Sandy: Here’s to the dads

It takes a special kind of person to be a dad. It isn’t a job for those easily scared, intimidated, or unable to be creative. Dads have to be able to fix a flat tire, but willing to have tea parties with their 5-year old daughters.

Girls are expected to be best friends with their moms. They’re the ones we go to when we’re 14 and need boy advice, need to shave our legs for the first time, and start that awkward developmental stage. But dads, they’re the ones who scoff at all of those things — and make us laugh every step of the way. My dad is truly my best friend.

My dad is the kind of dad who gets up early to fill my car up with gas before I start my drive back to college. My dad is the kind of dad who says, “Oh, good,” to a 16-year-old when she’s hysterical having just broken up with her boyfriend. My dad is the one who takes me home, instead of to the hospital when I have a broken ankle. In his defense, I think he would have preferred to hold me in his arms instead of see me in a hospital gown.

Dads are the fixers. They know what is wrong with your car, can snake a drain and buy you a tool set as a going away present. But they also teach you how to snap, and initiate late night dances in the kitchen.

Dads will watch Cinderella with their 3-year-old daughter a million times (or nowadays, Frozen) because it is her favorite. Or Ferris Bueller’s Day Off every time you miss school for a sore throat. They teach us the importance of The Beatles, Led Zeppelin and James Taylor — but don’t allow Bieber within earshot.

When I left for college my dad and I had a stereotypical father-daughter relationship. We didn’t talk about the stuff that seemed most important to an 18-year-old girl. Mostly because I was focused on college parties, boys and which yoga pants to wear to class — and there is nothing my dad would enjoy talking about less than those things.

With every new day away from my parents, I came to a new discovery that I couldn’t wait to tell them. As a typical young adult, I was always on Facebook — and like a not-so-typical dad, mine was always on too. We talked about anything and everything. He knew about all of the things I was learning in my political science classes, and told me every day that he wanted me to come home and that he loved me.

We now chat on Facebook everyday. It’s just our thing. Maybe it’s because we’re both always on, or because neither of us like talking on the phone. But my dad and I — we have a special relationship, unlike any other. He’s my first text when something great happens, and I can always count on him to crack a joke when I really need it.

My dad taught me to be a feminist. He instilled the importance of working hard for every achievement, and never letting someone tell you that you can’t do something because you are a woman. No one was ever going to tell him that his daughter couldn’t do something — or that a man could do it better.

Nothing annoyed me more as an adolescent than to hear someone say, “You are JUST like your dad!” But now, there is no greater compliment.
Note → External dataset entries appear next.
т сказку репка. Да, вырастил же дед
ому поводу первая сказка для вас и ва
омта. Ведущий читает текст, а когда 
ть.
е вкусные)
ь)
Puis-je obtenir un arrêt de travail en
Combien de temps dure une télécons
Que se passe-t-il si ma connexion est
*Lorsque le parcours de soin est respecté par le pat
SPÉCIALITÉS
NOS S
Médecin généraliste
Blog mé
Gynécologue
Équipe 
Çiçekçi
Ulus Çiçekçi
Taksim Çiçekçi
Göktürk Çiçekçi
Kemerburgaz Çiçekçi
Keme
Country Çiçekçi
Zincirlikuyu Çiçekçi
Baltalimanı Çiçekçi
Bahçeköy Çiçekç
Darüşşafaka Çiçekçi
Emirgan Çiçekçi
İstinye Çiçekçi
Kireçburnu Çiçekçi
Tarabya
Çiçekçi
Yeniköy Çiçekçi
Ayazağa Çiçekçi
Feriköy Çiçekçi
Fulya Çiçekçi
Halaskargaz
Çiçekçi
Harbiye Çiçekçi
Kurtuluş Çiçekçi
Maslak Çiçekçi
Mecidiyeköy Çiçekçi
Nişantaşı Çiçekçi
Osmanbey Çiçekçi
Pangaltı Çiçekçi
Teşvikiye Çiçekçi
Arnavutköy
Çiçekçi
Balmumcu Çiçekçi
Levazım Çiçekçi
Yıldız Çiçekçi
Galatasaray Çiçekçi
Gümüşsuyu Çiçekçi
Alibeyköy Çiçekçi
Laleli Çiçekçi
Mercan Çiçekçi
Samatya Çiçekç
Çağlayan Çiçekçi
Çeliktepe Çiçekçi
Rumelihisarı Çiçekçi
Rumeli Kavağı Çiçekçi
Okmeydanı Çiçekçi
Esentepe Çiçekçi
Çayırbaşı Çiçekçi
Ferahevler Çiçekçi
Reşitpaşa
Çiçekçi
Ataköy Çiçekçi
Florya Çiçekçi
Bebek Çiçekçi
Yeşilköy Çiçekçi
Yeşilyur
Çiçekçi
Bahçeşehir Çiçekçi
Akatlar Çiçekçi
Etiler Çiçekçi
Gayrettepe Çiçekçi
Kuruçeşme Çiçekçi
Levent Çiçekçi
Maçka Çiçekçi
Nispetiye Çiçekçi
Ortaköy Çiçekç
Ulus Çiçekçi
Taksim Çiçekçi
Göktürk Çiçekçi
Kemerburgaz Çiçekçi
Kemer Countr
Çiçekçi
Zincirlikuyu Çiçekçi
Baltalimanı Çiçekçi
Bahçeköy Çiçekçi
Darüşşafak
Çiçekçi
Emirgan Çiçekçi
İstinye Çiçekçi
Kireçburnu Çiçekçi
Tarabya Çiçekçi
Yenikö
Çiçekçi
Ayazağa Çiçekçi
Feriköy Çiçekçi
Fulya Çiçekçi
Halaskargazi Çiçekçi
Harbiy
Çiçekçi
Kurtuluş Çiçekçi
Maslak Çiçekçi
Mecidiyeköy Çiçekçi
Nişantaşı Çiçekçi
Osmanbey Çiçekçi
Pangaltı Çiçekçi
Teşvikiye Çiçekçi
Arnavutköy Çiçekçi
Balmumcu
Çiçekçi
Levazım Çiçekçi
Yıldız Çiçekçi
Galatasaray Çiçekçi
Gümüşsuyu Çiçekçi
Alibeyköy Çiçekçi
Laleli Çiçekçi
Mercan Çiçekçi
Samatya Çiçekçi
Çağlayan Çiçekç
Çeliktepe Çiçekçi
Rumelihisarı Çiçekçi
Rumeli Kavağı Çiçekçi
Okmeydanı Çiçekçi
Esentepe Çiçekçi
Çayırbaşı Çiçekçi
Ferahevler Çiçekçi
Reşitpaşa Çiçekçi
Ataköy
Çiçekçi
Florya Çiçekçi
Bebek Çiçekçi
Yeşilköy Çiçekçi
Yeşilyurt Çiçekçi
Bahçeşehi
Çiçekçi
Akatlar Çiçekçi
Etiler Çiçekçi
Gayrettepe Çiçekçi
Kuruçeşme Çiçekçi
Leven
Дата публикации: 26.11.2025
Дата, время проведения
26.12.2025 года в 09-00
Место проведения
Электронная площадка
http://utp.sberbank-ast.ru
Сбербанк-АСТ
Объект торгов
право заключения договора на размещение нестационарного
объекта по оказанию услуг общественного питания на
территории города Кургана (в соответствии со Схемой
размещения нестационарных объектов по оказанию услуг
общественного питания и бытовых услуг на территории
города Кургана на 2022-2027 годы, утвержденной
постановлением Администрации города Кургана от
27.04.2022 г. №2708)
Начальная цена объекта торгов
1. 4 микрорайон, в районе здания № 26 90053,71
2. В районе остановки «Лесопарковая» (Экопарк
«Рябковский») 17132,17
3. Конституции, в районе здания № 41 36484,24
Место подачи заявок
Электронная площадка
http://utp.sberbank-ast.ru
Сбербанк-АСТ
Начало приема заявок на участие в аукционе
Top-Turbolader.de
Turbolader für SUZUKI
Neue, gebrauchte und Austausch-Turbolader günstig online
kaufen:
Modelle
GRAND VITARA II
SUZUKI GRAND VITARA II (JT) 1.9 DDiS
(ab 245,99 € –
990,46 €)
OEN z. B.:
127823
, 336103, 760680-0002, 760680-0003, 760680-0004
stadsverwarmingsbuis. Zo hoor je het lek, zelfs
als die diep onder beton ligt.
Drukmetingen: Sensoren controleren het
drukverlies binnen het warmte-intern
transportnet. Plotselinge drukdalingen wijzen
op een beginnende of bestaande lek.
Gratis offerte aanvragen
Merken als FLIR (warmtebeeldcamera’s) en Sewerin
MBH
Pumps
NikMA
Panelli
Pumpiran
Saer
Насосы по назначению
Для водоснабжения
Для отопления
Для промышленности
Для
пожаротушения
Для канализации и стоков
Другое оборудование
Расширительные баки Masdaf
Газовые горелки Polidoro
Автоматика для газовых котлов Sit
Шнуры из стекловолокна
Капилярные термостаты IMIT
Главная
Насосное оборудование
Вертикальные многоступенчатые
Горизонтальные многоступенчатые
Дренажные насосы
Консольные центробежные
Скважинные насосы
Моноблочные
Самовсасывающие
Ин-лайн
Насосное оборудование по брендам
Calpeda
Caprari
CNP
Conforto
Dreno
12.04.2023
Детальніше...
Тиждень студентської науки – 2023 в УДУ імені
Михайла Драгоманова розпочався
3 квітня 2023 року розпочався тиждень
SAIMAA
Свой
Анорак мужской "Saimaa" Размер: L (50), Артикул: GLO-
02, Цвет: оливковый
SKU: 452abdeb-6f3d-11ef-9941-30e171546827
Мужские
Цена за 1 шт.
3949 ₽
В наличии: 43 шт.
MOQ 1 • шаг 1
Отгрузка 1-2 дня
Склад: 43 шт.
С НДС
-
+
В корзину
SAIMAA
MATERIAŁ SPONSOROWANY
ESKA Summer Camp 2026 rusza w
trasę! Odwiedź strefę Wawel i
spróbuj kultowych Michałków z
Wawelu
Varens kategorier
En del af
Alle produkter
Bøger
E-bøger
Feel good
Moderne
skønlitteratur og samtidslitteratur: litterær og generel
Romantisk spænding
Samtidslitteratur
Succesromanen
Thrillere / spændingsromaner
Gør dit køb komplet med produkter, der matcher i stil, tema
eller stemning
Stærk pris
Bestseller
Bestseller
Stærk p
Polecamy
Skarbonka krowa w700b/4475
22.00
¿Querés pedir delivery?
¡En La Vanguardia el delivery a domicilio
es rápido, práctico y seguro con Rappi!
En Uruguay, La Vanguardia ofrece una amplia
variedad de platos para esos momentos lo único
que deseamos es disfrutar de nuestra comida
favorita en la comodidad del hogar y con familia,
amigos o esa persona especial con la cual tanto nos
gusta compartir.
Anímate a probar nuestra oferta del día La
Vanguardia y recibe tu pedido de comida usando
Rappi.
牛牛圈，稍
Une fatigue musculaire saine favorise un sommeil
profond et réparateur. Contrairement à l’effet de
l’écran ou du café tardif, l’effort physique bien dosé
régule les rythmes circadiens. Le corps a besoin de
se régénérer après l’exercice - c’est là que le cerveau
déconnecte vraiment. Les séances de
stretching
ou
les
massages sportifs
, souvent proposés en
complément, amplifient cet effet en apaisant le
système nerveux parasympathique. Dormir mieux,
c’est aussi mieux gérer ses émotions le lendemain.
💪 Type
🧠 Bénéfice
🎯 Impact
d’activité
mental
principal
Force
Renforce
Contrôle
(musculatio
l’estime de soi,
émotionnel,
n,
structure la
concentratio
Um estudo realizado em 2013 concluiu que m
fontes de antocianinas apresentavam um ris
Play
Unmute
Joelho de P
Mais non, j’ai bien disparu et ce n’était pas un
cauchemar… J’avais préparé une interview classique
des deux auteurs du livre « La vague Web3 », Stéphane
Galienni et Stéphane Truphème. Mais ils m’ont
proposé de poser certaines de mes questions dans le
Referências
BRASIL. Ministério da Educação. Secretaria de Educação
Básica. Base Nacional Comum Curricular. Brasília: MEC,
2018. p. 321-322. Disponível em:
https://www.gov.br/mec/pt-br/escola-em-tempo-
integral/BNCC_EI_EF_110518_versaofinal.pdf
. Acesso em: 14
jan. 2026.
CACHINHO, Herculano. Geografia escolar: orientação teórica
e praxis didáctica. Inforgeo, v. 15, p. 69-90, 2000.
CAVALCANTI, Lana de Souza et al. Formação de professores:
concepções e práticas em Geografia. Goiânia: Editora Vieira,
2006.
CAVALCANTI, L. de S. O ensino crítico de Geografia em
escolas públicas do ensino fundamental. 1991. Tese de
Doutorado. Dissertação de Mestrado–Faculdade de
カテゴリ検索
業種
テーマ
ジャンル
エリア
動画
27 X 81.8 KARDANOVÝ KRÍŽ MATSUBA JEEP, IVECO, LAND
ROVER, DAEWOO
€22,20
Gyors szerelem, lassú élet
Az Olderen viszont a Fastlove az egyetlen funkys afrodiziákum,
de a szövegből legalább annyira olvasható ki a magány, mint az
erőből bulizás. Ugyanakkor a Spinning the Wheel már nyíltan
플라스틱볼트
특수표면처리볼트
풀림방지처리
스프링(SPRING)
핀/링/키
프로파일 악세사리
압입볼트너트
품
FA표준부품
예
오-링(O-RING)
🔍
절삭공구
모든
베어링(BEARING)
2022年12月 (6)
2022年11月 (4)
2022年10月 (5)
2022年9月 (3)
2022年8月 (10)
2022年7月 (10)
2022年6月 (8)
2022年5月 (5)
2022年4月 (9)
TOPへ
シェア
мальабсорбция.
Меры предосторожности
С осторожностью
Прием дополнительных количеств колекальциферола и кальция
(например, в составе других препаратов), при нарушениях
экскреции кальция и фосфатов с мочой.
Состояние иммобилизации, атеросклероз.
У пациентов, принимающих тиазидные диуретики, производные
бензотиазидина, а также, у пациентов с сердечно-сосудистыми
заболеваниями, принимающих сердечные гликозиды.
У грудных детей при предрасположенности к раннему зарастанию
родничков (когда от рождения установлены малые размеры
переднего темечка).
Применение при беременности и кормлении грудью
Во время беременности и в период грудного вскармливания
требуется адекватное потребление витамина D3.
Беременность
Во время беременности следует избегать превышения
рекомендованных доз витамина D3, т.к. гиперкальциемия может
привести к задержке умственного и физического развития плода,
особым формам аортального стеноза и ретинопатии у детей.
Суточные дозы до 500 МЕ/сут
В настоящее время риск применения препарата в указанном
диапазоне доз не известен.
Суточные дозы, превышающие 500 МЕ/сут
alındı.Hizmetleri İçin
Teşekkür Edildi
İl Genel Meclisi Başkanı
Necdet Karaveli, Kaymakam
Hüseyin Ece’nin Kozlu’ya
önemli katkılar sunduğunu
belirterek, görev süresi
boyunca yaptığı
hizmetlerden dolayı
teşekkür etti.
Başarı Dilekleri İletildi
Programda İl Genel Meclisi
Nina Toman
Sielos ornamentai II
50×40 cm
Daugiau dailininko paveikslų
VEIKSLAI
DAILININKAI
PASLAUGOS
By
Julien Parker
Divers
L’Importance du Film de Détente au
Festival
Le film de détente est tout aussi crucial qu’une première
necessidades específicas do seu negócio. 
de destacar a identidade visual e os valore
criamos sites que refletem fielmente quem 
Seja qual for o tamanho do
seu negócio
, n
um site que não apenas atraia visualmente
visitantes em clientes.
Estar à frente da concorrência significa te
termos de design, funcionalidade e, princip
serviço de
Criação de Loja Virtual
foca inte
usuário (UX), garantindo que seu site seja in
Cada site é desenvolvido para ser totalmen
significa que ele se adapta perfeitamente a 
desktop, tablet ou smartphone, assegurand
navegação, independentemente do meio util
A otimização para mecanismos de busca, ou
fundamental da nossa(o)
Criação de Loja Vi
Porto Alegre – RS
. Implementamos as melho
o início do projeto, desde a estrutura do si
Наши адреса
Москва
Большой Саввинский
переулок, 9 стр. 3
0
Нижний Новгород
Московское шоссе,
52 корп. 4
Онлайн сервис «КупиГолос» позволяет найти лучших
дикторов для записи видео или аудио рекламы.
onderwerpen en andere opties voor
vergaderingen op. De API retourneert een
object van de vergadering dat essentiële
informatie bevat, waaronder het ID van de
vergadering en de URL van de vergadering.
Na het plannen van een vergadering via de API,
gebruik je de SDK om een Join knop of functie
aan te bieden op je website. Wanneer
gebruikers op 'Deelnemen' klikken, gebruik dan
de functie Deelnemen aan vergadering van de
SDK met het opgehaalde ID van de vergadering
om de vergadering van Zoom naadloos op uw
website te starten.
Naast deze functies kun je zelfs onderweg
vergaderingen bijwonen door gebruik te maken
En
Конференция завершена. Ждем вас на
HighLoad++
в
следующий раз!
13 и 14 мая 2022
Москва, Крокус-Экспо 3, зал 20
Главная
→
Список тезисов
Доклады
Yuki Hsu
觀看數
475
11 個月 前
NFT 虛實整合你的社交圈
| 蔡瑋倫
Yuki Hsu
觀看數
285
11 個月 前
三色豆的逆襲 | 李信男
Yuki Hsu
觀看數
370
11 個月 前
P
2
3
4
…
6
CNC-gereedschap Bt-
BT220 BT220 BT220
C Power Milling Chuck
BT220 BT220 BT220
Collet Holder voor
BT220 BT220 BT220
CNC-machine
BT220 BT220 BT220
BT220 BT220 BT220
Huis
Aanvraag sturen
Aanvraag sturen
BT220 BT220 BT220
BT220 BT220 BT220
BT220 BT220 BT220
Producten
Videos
If you’re lucky, your dad is an incredible, inventive, dependable, hilarious person. He makes the world a better, more balanced place.

Here’s to all of the dads out there. Here’s to the dads who set up our fishing poles, and make fun of us for needing them to. Here’s to the dads who teach us the importance of standing up for ourselves, but kiss us on the forehead when times get tough. Here’s to the dads who dance with us at the end of a long day, and let us stand on our feet while we glide together.

Today is about how awesome all of our dads are, so make sure you give your dad a hug, a phone call, a card, or a laugh. Let him know that you love him for all of the big things he’s done, but especially for the little things.

Happy Father’s day to all of the Dad’s, and especially to my papa.